Gondolin by Ted Nasmith
This gate the inhabitants guarded heavily, and the secret location of the city was kept close, and for many, many years the secret location of Gondolin was a mystery even to Morgoth, the Dark Lord, who sought in vain for its whereabouts.

The “hidden way” was safeguarded by seven gates, all of which were under constant guard. They are, in order from outermost to innermost:

  • Gate of Wood
  • Gate of Stone
  • Gate of Bronze
  • Gate of Writhen Iron
  • Gate of Silver
  • Golden Gate
  • Gate of Steel

According to The Silmarillion, the Vala Ulmo, Lord of the Waters, revealed the location of the hidden vale to Turgon in a dream.

Turgon took his people from Nevrast, where they had dwelt in the seaside residence of Vinyamar, to the vale of Tumladen, where they built Gondolin.

Gondolin was built of gleaming white stone on Amon Gwareth, the “Hill of Watching” which sat dead in the center of the valley of Tumladen. It was patterned after the Noldorin city of Tirion in Arda, and came to rival that city in beauty.

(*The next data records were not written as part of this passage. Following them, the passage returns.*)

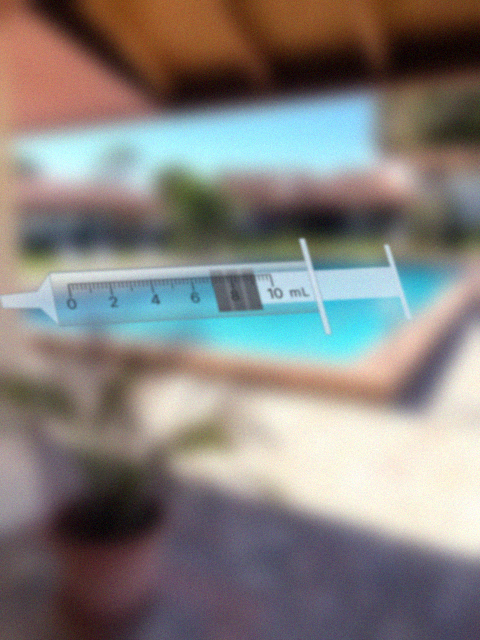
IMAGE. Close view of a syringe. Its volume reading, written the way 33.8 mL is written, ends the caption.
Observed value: 7 mL
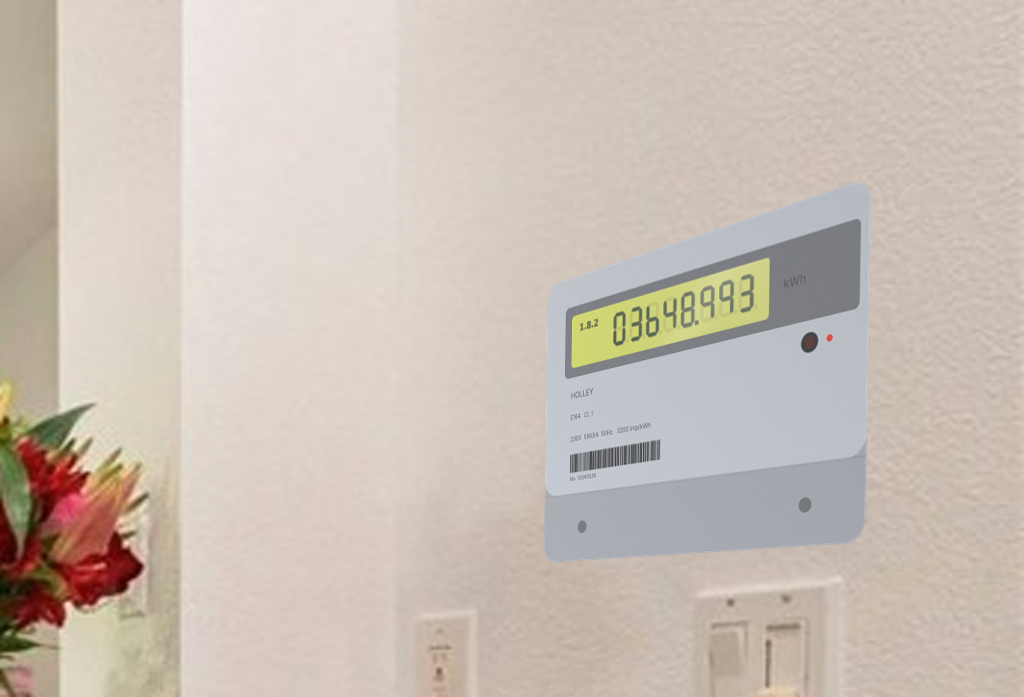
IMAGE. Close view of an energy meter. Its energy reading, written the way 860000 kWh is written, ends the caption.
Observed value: 3648.993 kWh
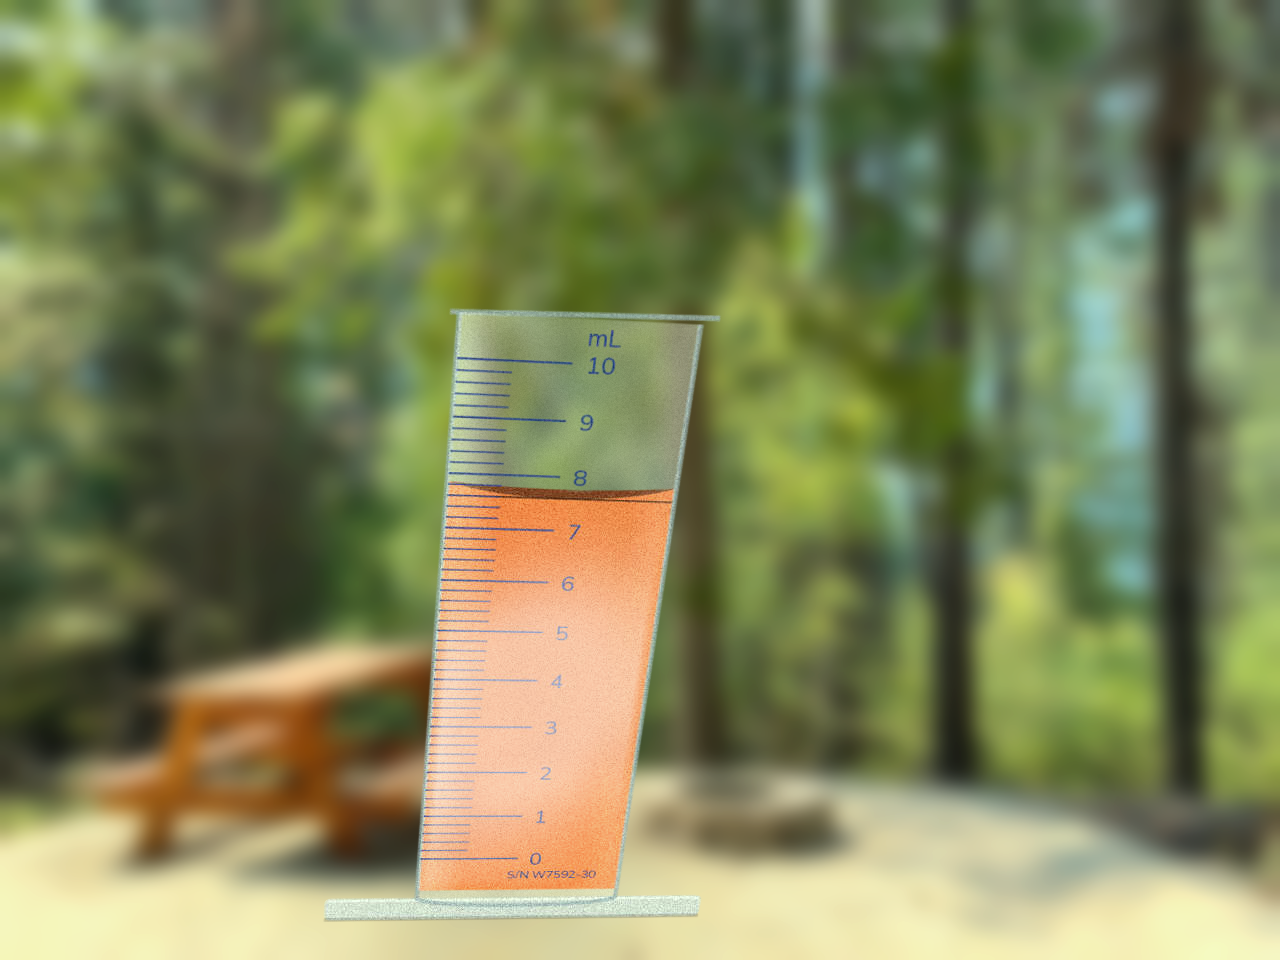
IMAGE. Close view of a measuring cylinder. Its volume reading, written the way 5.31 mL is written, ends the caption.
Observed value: 7.6 mL
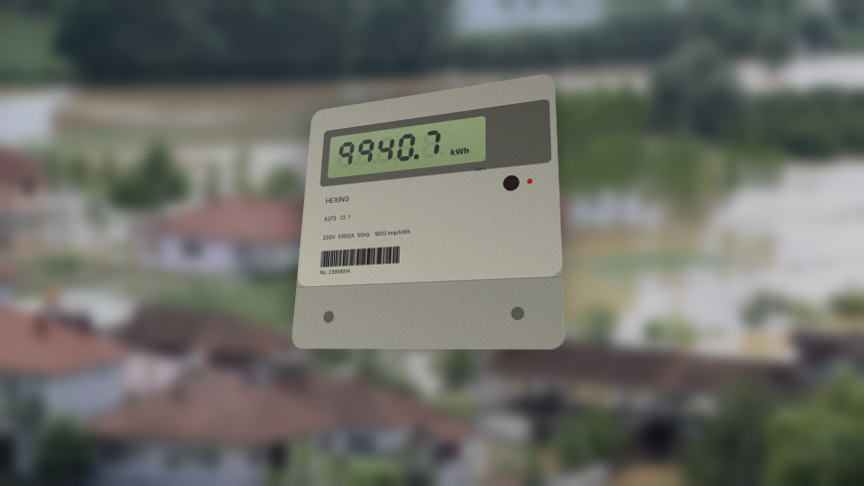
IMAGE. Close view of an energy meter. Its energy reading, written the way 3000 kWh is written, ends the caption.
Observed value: 9940.7 kWh
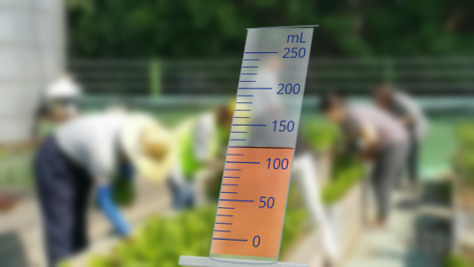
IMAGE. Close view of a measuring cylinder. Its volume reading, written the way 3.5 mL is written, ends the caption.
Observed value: 120 mL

The city was originally named Ondolindë in the Noldorin tongue, meaning “rock-hidden”, and according to Tolkien Gondolin is a Sindarin version of the same name.

Turgon brought his people forth only once during the long years of the city’s existence, when he and ten thousand of his people marched forth to the Nirnaeth Arnoediad. But they were able to escape from the slaughter and return to their hidden city undetected, preserving the hope of the Noldor yet a while longer.

Shortly thereafter, after the arrival of the mortal Tuor, the city was betrayed to Morgoth by Maeglin, Turgon’s nephew, who was taken prisoner by orcs and deceived by his own jealousy of Tuor and Morgoth’s treacherous promises.

The most complete tale of Tuor’s coming to Gondolin is told in Unfinished Tales.

In year 511 of the First Age, the hosts of Morgoth with its hoards of orcs, dragons, and Balrogs sacked Gondolin and destroyed the city, and Turgon and many of the great lords of the Noldor perished.

Tuor, his wife Idril, and their son Eärendil escaped with the remnants of Turgon’s people to Nan-Tathren, the “Land of Willows”.

Eärendil will yet play a key role in the future of the peoples of Middle Earth.